The carving possibly by James Townson. The silver handles bearing the marks of Thomas Wallis, London.
Almost certainly supplied to Thomas Langton (d. 1802) fo Ash Tree House, Kirkham, Lancaster
With Mallett & Son (Antiques) Ltd., New Bond Street
Height: 90¹/₈ in (229 cm) Width: 48 in (122 cm) Depth: 24 in (61 cm)
The cabinet bears the coat of arms and motto of the Langton family and was most certainly supplied to Thomas Langton (d. 1802) at the time he was rebuilding Ash Tree House in the mid-18th century.
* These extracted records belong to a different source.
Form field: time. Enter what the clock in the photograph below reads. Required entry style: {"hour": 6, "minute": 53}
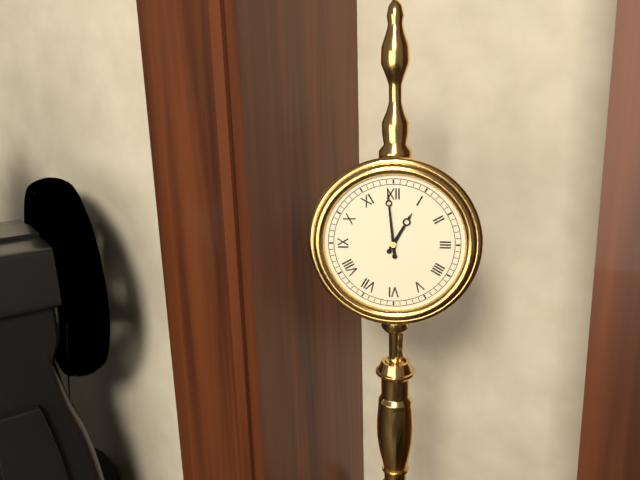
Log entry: {"hour": 12, "minute": 59}
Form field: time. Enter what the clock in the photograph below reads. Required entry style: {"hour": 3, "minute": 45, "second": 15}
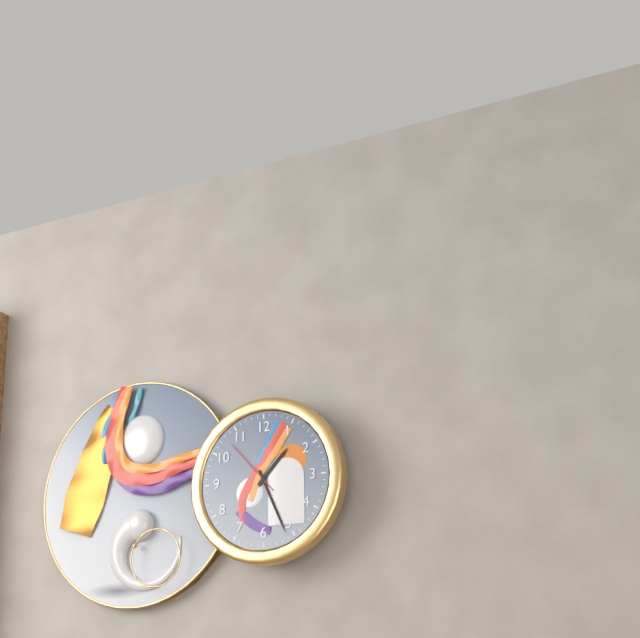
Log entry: {"hour": 1, "minute": 26, "second": 53}
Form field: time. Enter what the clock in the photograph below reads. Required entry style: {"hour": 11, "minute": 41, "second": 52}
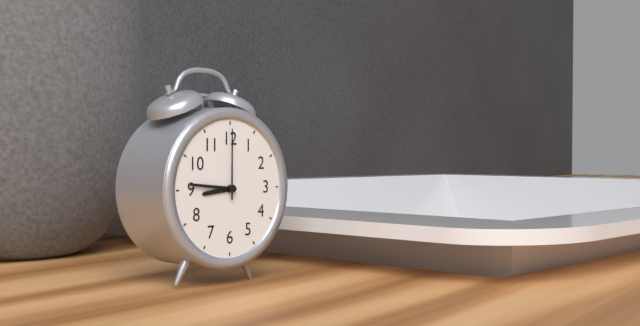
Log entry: {"hour": 8, "minute": 46, "second": 0}
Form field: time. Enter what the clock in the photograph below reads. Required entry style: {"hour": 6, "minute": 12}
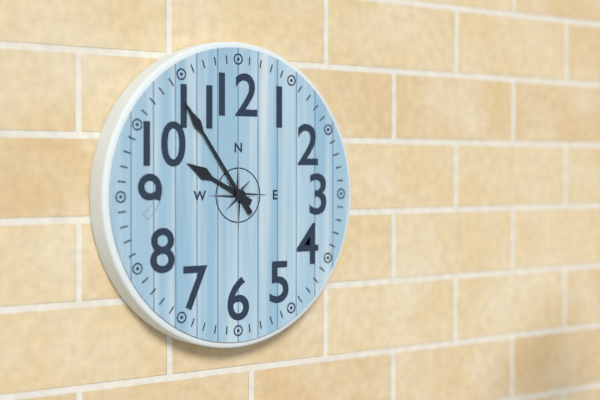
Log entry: {"hour": 9, "minute": 54}
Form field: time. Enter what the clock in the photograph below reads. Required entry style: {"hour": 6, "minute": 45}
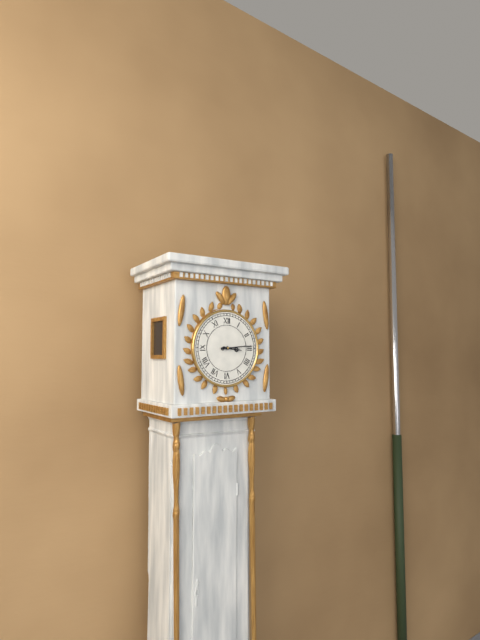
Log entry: {"hour": 3, "minute": 14}
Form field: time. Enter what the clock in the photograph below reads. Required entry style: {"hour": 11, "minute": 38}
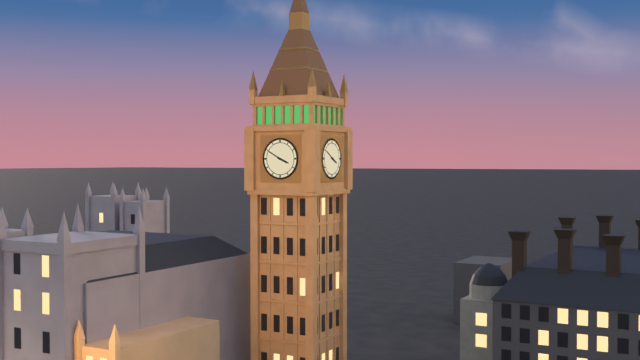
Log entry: {"hour": 3, "minute": 50}
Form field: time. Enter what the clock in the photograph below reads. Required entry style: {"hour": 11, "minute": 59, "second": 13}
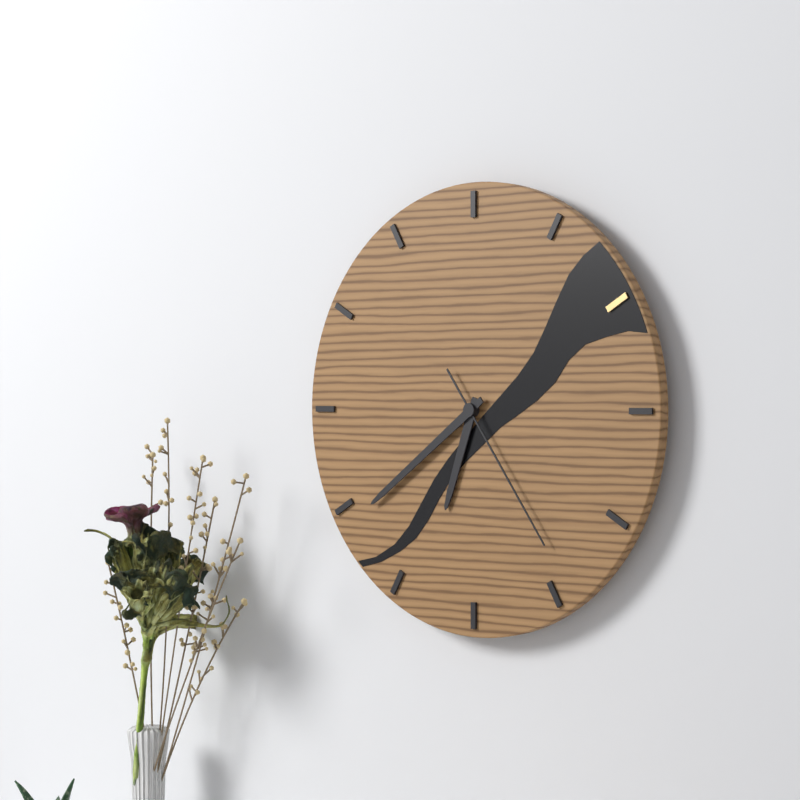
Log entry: {"hour": 6, "minute": 39, "second": 24}
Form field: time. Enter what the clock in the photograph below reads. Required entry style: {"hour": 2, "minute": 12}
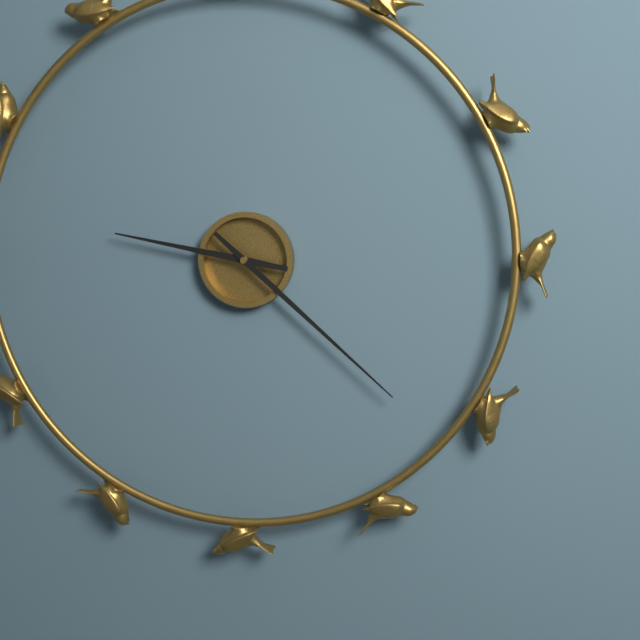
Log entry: {"hour": 9, "minute": 22}
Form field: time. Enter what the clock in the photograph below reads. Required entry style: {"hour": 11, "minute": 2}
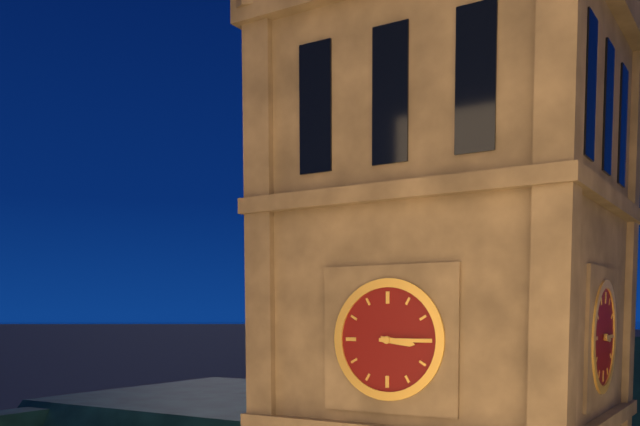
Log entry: {"hour": 3, "minute": 15}
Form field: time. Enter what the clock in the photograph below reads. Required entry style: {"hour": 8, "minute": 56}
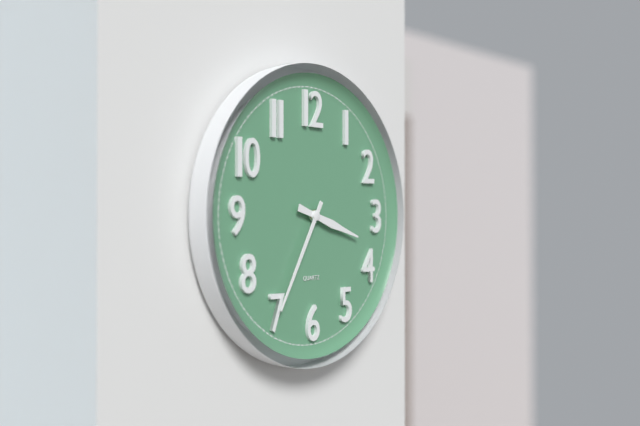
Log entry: {"hour": 3, "minute": 35}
The cabinet can be attributed to the Lancaster-based Gillows, based on stylistic attributes and a connection with the Langton family.
This cabinet showed marked similarities to the Sudley cabinet that once belonged to a branch of the Blundell family from Halsall, near Ormskirk. (S. E. Stuart, Gillows of Lancaster and London 1730-1840, Woodbridge, Suffolk, 2008, vol. II, pp. 20-21). The mouldings on the doors have similar shaped corners and the interior construction of the doors is likewise similar, also to the Inman clothes press, made for the West Indies merchant, Mr Charles Inman (Stuart, op. cit., vol. II, p. 49). The interior of the fall front is is almost identical to that of a bureau in The Judge's Lodgings Museum, Lancaster (Stuart, op. cit., vol. II, p. 261), a piece which bears the label of 'John Lowther Lancaster maker'. Lowther is recorded as being, by 1759, in partnership with Robert Haresnape, Robert Gillow's ex-partner.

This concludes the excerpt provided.